Farmácia do IPAM não será vendida!

A Farmácia do IPAM permanece sob gestão do Executivo Municipal. O projeto de Lei 238/17, encaminhado para Câmara Municipal, que previa a venda da Farmácia, foi rejeitado pela maioria dos parlamentares na manhã desta terça-feira (06/03).

O vereador Rafael Bueno (PDT) subiu à tribuna para defender a permanência da Instituição, apresentando um comparativo dos últimos quatro anos, evidenciando um padrão de crescimento no índice de lucro. “Em 2016, foi obtido um lucro de R$ 813 mil. Como se explica no ano de 2017, obter um lucro de apenas R$ 73 mil.
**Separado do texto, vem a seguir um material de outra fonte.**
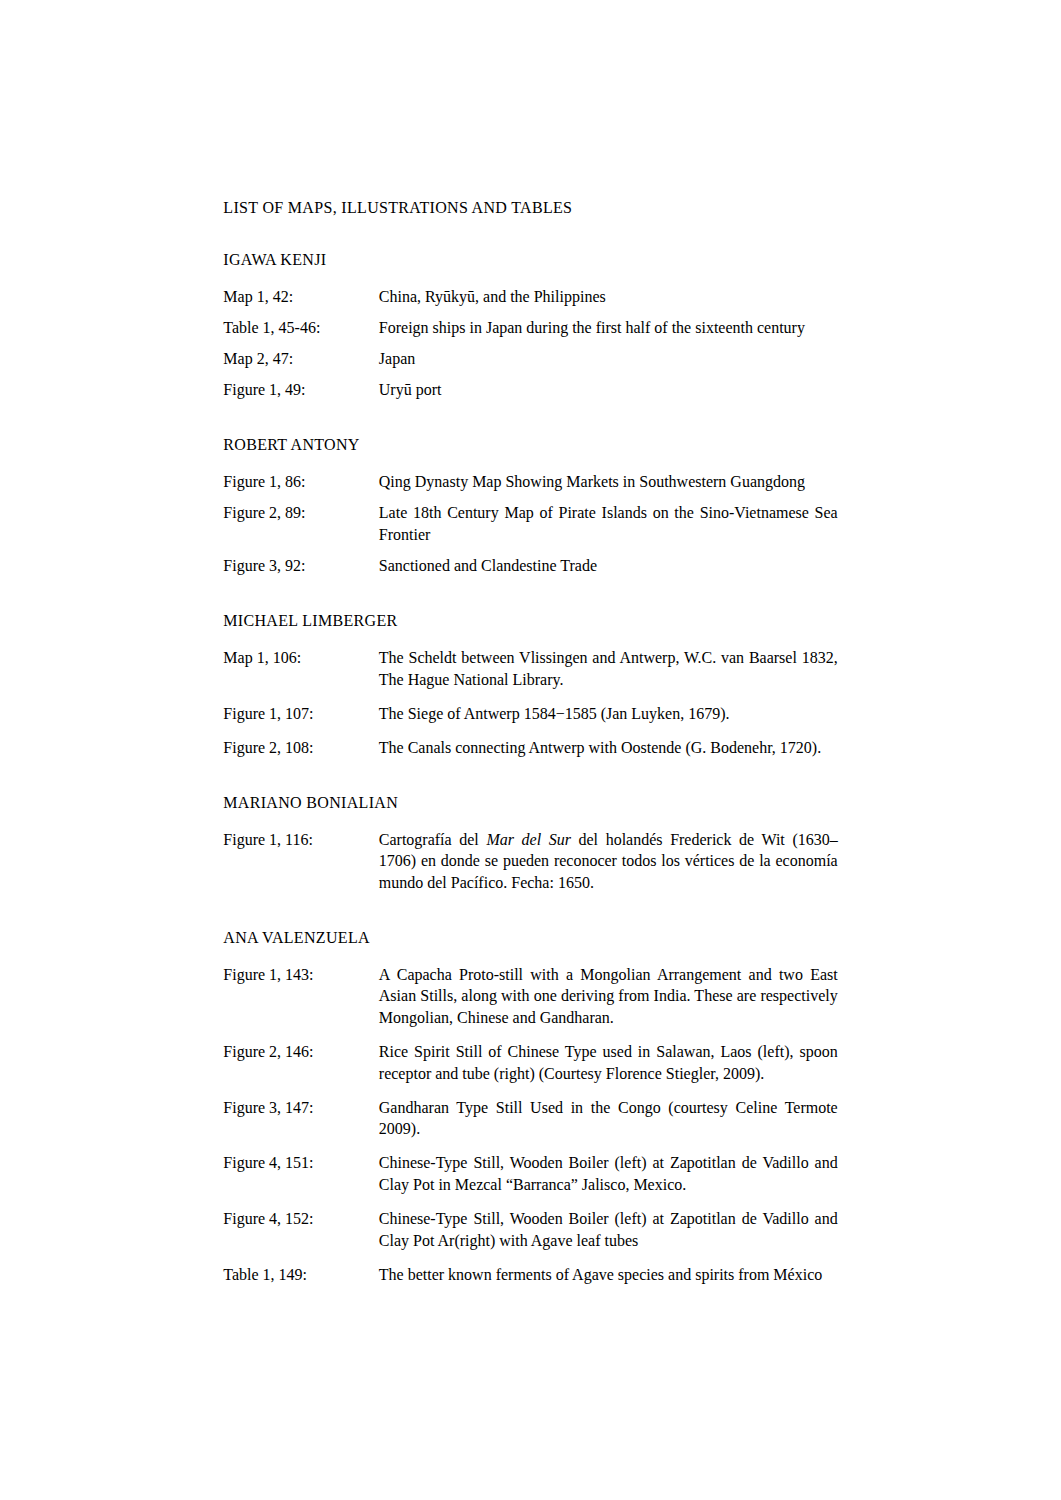LIST OF MAPS, ILLUSTRATIONS AND TABLES
IGAWA KENJI
Map 1, 42:
China, Ryūkyū, and the Philippines
Table 1, 45-46:
Foreign ships in Japan during the first half of the sixteenth century
Map 2, 47:
Japan
Figure 1, 49:
Uryū port
ROBERT ANTONY
Figure 1, 86:
Qing Dynasty Map Showing Markets in Southwestern Guangdong
Figure 2, 89:
Late 18th Century Map of Pirate Islands on the Sino-Vietnamese Sea Frontier
Figure 3, 92:
Sanctioned and Clandestine Trade
MICHAEL LIMBERGER
Map 1, 106:
The Scheldt between Vlissingen and Antwerp, W.C. van Baarsel 1832, The Hague National Library.
Figure 1, 107:
The Siege of Antwerp 1584−1585 (Jan Luyken, 1679).
Figure 2, 108:
The Canals connecting Antwerp with Oostende (G. Bodenehr, 1720).
MARIANO BONIALIAN
Figure 1, 116:
Cartografía del Mar del Sur del holandés Frederick de Wit (1630–1706) en donde se pueden reconocer todos los vértices de la economía mundo del Pacífico. Fecha: 1650.
ANA VALENZUELA
Figure 1, 143:
A Capacha Proto-still with a Mongolian Arrangement and two East Asian Stills, along with one deriving from India. These are respectively Mongolian, Chinese and Gandharan.
Figure 2, 146:
Rice Spirit Still of Chinese Type used in Salawan, Laos (left), spoon receptor and tube (right) (Courtesy Florence Stiegler, 2009).
Figure 3, 147:
Gandharan Type Still Used in the Congo (courtesy Celine Termote 2009).
Figure 4, 151:
Chinese-Type Still, Wooden Boiler (left) at Zapotitlan de Vadillo and Clay Pot in Mezcal “Barranca” Jalisco, Mexico.
Figure 4, 152:
Chinese-Type Still, Wooden Boiler (left) at Zapotitlan de Vadillo and Clay Pot Ar(right) with Agave leaf tubes
Table 1, 149:
The better known ferments of Agave species and spirits from México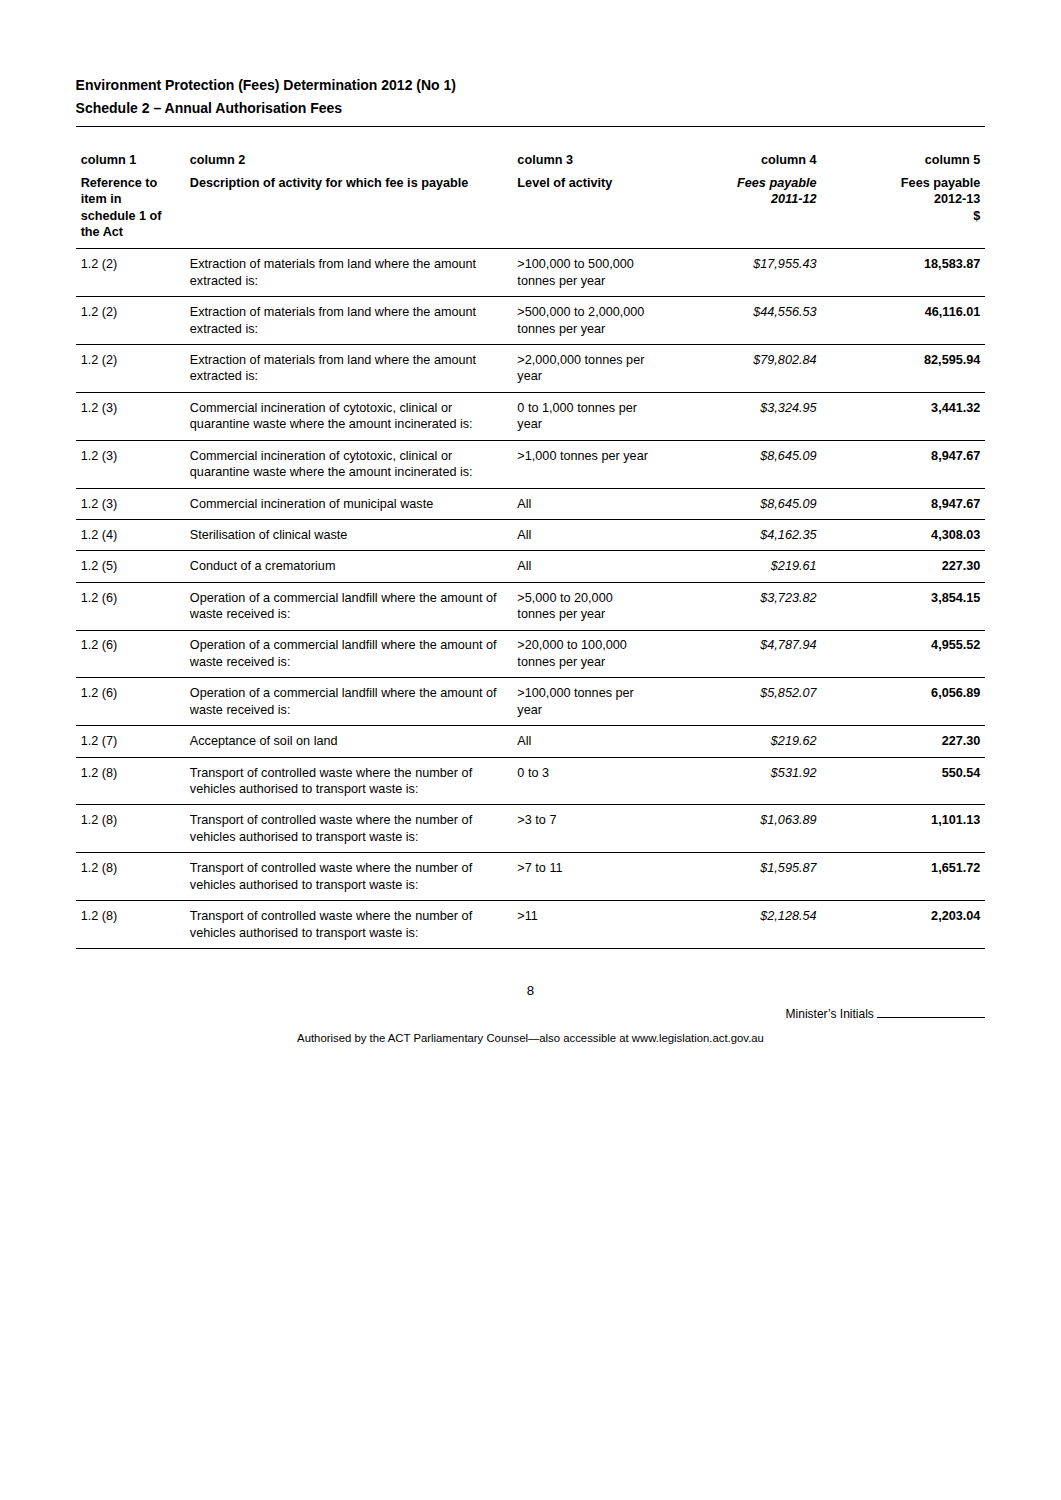Environment Protection (Fees) Determination 2012 (No 1)
Schedule 2 – Annual Authorisation Fees
| column 1 | column 2 | column 3 | column 4 | column 5 |
| --- | --- | --- | --- | --- |
| Reference to item in schedule 1 of the Act | Description of activity for which fee is payable | Level of activity | Fees payable 2011-12 | Fees payable 2012-13 $ |
| 1.2 (2) | Extraction of materials from land where the amount extracted is: | >100,000 to 500,000 tonnes per year | $17,955.43 | 18,583.87 |
| 1.2 (2) | Extraction of materials from land where the amount extracted is: | >500,000 to 2,000,000 tonnes per year | $44,556.53 | 46,116.01 |
| 1.2 (2) | Extraction of materials from land where the amount extracted is: | >2,000,000 tonnes per year | $79,802.84 | 82,595.94 |
| 1.2 (3) | Commercial incineration of cytotoxic, clinical or quarantine waste where the amount incinerated is: | 0 to 1,000 tonnes per year | $3,324.95 | 3,441.32 |
| 1.2 (3) | Commercial incineration of cytotoxic, clinical or quarantine waste where the amount incinerated is: | >1,000 tonnes per year | $8,645.09 | 8,947.67 |
| 1.2 (3) | Commercial incineration of municipal waste | All | $8,645.09 | 8,947.67 |
| 1.2 (4) | Sterilisation of clinical waste | All | $4,162.35 | 4,308.03 |
| 1.2 (5) | Conduct of a crematorium | All | $219.61 | 227.30 |
| 1.2 (6) | Operation of a commercial landfill where the amount of waste received is: | >5,000 to 20,000 tonnes per year | $3,723.82 | 3,854.15 |
| 1.2 (6) | Operation of a commercial landfill where the amount of waste received is: | >20,000 to 100,000 tonnes per year | $4,787.94 | 4,955.52 |
| 1.2 (6) | Operation of a commercial landfill where the amount of waste received is: | >100,000 tonnes per year | $5,852.07 | 6,056.89 |
| 1.2 (7) | Acceptance of soil on land | All | $219.62 | 227.30 |
| 1.2 (8) | Transport of controlled waste where the number of vehicles authorised to transport waste is: | 0 to 3 | $531.92 | 550.54 |
| 1.2 (8) | Transport of controlled waste where the number of vehicles authorised to transport waste is: | >3 to 7 | $1,063.89 | 1,101.13 |
| 1.2 (8) | Transport of controlled waste where the number of vehicles authorised to transport waste is: | >7 to 11 | $1,595.87 | 1,651.72 |
| 1.2 (8) | Transport of controlled waste where the number of vehicles authorised to transport waste is: | >11 | $2,128.54 | 2,203.04 |
8
Minister’s Initials
Authorised by the ACT Parliamentary Counsel—also accessible at www.legislation.act.gov.au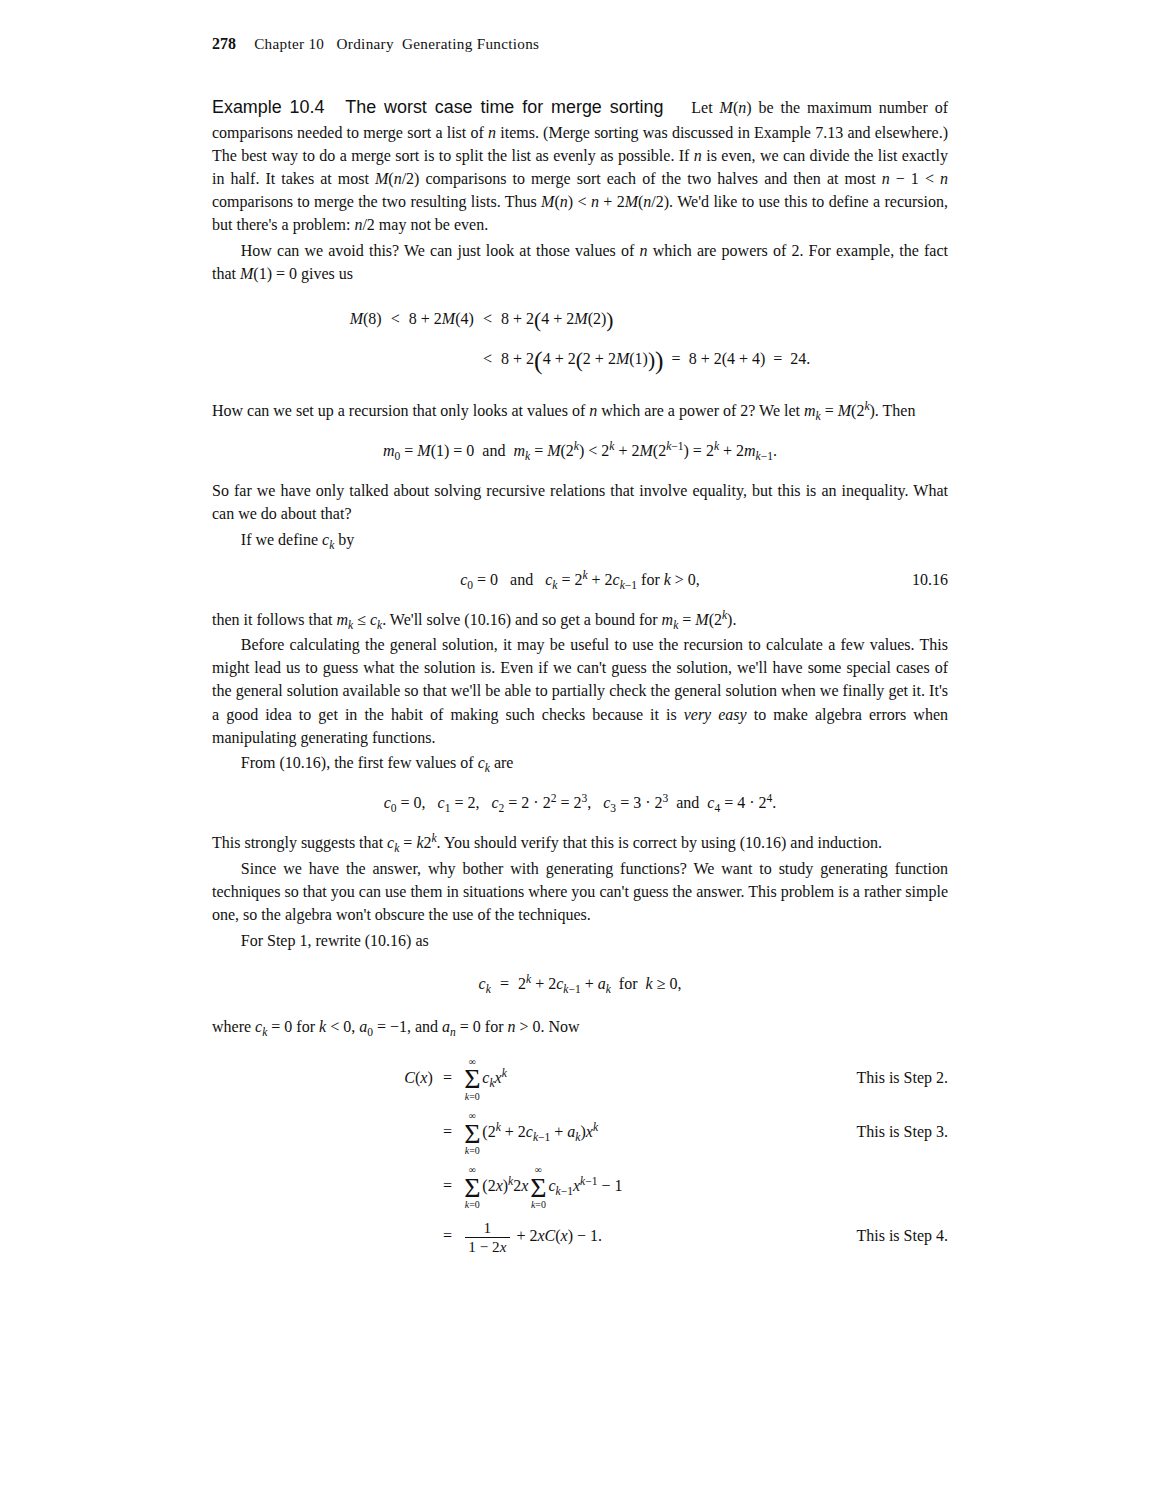278 Chapter 10 Ordinary Generating Functions
Example 10.4 The worst case time for merge sorting Let M(n) be the maximum number of comparisons needed to merge sort a list of n items. (Merge sorting was discussed in Example 7.13 and elsewhere.) The best way to do a merge sort is to split the list as evenly as possible. If n is even, we can divide the list exactly in half. It takes at most M(n/2) comparisons to merge sort each of the two halves and then at most n − 1 < n comparisons to merge the two resulting lists. Thus M(n) < n + 2M(n/2). We'd like to use this to define a recursion, but there's a problem: n/2 may not be even.
How can we avoid this? We can just look at those values of n which are powers of 2. For example, the fact that M(1) = 0 gives us
| M (8) | < | 8 + 2 M (4) | < | 8 + 2 ( 4 + 2 M (2) ) |
| | | | < | 8 + 2 ( 4 + 2 ( 2 + 2 M (1) ) ) = 8 + 2(4 + 4) = 24. |
How can we set up a recursion that only looks at values of n which are a power of 2? We let mk = M(2k). Then
m0 = M(1) = 0 and mk = M(2k) < 2k + 2M(2k−1) = 2k + 2mk−1.
So far we have only talked about solving recursive relations that involve equality, but this is an inequality. What can we do about that?
If we define ck by
c0 = 0 and ck = 2k + 2ck−1 for k > 0,
10.16
then it follows that mk ≤ ck. We'll solve (10.16) and so get a bound for mk = M(2k).
Before calculating the general solution, it may be useful to use the recursion to calculate a few values. This might lead us to guess what the solution is. Even if we can't guess the solution, we'll have some special cases of the general solution available so that we'll be able to partially check the general solution when we finally get it. It's a good idea to get in the habit of making such checks because it is very easy to make algebra errors when manipulating generating functions.
From (10.16), the first few values of ck are
c0 = 0, c1 = 2, c2 = 2 · 22 = 23, c3 = 3 · 23 and c4 = 4 · 24.
This strongly suggests that ck = k2k. You should verify that this is correct by using (10.16) and induction.
Since we have the answer, why bother with generating functions? We want to study generating function techniques so that you can use them in situations where you can't guess the answer. This problem is a rather simple one, so the algebra won't obscure the use of the techniques.
For Step 1, rewrite (10.16) as
| c k | = | 2 k + 2 c k −1 + a k for k ≥ 0, |
where ck = 0 for k < 0, a0 = −1, and an = 0 for n > 0. Now
| C ( x ) | = | ∞ Σ k =0 c k x k | This is Step 2. |
| | = | ∞ Σ k =0 (2 k + 2 c k −1 + a k ) x k | This is Step 3. |
| | = | ∞ Σ k =0 (2 x ) k 2 x ∞ Σ k =0 c k −1 x k −1 − 1 | |
| | = | 1 1 − 2 x + 2 xC ( x ) − 1. | This is Step 4. |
Quem lucra com o sucateamento da Instituição?”, questionou.

A vereadora Denise Pessoa (PT) também posicionou-se contra a proposta. Após cumprimentar o Sindiserv e os funcionários da Farmácia pela mobilização, a parlamentar disse que a Câmara é o local onde a cidade se sente representada em todas as suas ações e até mesmo as diferenças. “Reconhecemos a importância da Instituição para a saúde da população caxiense. Não se mexe no que está funcionando. É regra!”, afirmou.

O vereador Paulo Périco (PMDB) comparou o número de funcionários que seriam demitidos com a venda da Farmácia ao de vagas de trabalho projetadas com a vinda da filial da Havan. “Não é possível trazermos a Havan e gerarmos 120 empregos e ao mesmo tempo, prejudicar 80 famílias com a demissão dos funcionários”, destacou.  Por fim, apenas os vereadores Renato Nunes (PR) e Chico Guerra (PRB) votaram em favor do projeto.

A presidente do Sindiserv, Silvana Piroli, comemorou o resultado ressaltando o trabalho realizado desde dezembro de 2017, quando o projeto foi protocolado. Desde então, foi criada uma Comissão Pró-Farmácia do IPAM, composta pelo Sindiserv, Sindicomerciários e funcionários da Farmácia, responsável por contrapor os argumentos apresentados pelo Executivo. Silvana recordou que o prefeito Daniel Guerra garantiu no início de 2017 que a farmácia não seria vendida. “Na ocasião, foram acordadas inclusive melhorias que projetariam financeiramente a instituição. Porém, fomos surpreendidos no final do ano com este projeto. A farmácia é uma conquista dos servidores, que acaba beneficiando toda a população. Como não objetiva lucro, ela acaba se tornando um balizador de preços no mercado, além de ser referência em medicação especial e atendimento especializado”, argumentou.

Em assembleia, os servidores, responsáveis pela sua sustentação através de contribuição mensal, lembraram que a farmácia cumpre um papel importante entre os trabalhadores municipais acometidos pelas doenças previstas no artigo 19 da Lei Orgânica Municipal, obtendo cobertura irrestrita através da distribuição gratuita de medicamentos especiais. Uma enquete realizada por meio do site do Sindiserv, apontou que 90% dos usuários são contrários à venda.